Ce dernier était l’ami de l’artiste bordelais Alfred Smith, également représenté dans les collections du musée par de nombreux tableaux. L’un d’eux, intitulé Quai de la Grave à Bordeaux, aborde d’ailleurs le même thème naturaliste que la toile qui vous fait face, puisqu’il représente des carriers au travail sur les quais.
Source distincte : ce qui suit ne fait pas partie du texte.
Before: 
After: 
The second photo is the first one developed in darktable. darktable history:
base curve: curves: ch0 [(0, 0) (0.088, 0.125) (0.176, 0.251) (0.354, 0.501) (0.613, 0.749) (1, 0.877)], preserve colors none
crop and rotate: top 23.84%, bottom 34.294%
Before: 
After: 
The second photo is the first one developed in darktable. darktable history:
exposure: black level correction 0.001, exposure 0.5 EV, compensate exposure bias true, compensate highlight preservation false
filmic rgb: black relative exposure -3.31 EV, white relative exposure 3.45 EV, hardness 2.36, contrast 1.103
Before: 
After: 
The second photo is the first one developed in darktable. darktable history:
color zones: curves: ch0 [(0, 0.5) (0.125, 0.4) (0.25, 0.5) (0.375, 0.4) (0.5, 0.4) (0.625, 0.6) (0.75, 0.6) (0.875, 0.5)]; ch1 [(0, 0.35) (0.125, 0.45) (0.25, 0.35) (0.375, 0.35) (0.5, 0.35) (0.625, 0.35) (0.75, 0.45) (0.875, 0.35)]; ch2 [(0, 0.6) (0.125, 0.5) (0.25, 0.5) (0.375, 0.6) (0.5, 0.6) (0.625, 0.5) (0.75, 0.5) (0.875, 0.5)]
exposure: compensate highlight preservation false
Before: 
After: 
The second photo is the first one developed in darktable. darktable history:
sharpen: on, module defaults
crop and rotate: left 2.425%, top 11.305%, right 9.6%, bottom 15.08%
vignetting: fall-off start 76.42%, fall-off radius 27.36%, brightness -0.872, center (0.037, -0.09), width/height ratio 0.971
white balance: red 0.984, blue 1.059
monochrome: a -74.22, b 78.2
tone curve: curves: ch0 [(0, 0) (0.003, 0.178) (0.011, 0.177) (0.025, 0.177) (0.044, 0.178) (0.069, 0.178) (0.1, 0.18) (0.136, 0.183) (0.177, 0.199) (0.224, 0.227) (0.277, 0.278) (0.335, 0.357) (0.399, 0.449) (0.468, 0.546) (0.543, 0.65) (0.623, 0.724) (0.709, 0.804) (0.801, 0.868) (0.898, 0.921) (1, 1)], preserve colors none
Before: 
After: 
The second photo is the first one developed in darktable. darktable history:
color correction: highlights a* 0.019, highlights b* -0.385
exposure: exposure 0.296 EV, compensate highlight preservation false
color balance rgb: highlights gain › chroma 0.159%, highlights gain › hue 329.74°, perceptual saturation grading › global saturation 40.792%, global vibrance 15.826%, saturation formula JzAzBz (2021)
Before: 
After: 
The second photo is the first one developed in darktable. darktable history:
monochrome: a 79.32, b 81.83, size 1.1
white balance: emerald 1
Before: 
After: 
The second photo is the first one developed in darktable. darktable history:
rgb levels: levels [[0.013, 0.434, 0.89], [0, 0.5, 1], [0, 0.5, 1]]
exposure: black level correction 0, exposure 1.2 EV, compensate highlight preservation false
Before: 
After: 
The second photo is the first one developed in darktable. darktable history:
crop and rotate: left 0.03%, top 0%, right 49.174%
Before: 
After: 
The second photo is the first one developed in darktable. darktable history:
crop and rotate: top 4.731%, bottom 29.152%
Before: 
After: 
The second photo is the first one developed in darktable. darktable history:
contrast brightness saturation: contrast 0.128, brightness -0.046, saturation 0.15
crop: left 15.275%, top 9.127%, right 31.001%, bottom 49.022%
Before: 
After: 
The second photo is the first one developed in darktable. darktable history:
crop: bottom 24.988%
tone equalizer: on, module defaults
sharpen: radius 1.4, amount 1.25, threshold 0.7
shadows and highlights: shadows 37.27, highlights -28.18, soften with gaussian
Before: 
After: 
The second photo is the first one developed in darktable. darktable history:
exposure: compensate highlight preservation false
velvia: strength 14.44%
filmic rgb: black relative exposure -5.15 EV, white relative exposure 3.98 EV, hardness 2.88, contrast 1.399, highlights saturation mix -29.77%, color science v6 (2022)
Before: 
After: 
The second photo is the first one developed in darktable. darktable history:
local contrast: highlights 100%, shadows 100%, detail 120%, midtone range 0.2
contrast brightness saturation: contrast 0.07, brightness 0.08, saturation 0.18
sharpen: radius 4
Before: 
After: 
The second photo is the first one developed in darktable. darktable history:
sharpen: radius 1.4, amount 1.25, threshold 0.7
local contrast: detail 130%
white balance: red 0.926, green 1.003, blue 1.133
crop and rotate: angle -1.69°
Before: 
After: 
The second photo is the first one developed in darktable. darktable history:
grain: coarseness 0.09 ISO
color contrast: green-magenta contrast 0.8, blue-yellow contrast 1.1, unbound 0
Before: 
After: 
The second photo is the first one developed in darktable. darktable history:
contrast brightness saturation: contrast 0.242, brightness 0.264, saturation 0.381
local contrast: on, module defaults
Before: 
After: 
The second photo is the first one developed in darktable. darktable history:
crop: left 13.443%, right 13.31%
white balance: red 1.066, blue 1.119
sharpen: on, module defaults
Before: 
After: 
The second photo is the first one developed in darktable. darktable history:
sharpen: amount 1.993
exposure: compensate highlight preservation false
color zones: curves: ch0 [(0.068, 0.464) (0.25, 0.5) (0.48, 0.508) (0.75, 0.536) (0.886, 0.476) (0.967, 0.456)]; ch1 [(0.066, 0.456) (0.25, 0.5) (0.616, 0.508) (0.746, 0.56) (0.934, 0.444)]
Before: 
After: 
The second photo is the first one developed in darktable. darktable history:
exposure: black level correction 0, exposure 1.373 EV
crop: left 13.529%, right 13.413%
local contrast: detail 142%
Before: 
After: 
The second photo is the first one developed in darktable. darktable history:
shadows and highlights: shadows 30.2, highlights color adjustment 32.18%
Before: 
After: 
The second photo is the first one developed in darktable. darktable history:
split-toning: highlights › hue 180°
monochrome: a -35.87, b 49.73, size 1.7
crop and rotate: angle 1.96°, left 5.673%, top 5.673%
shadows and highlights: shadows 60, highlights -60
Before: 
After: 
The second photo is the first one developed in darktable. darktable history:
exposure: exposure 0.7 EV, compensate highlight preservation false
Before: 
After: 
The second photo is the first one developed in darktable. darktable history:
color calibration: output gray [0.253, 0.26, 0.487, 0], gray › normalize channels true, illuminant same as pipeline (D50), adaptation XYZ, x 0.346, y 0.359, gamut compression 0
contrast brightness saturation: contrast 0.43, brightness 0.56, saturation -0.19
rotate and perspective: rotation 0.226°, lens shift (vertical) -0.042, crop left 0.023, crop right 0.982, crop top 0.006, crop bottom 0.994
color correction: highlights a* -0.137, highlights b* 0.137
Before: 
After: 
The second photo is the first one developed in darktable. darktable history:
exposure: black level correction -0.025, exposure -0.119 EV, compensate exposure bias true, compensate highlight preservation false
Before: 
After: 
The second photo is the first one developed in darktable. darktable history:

De Roll, peintre de la réalité moderne, on connaît au moins cent cinquante portraits populaires, peints à taille réelle. À l’exception du Vieux Carrier, tous ces portraits étaient nommés pour signifier que les portraiturés n’étaient pas des modèles, mais de vrais personnages. Sa peinture, tout à fait naturaliste, se caractérise par cet attachement à représenter des travailleurs sans les idéaliser, et à retranscrire un monde en profonde mutation technique et sociale. La pose statique, de même que les attributs des métiers ou les regards dirigés vers le spectateur, sont autant de caractéristiques typiques des portraits réalistes de Roll. 

Jamais condescendant, ni même misérabiliste, le peintre cherche dans ces effigies à procurer un sentiment de vérité, dont la touche vigoureuse, faite d’empâtements, constitue l’écho pictural.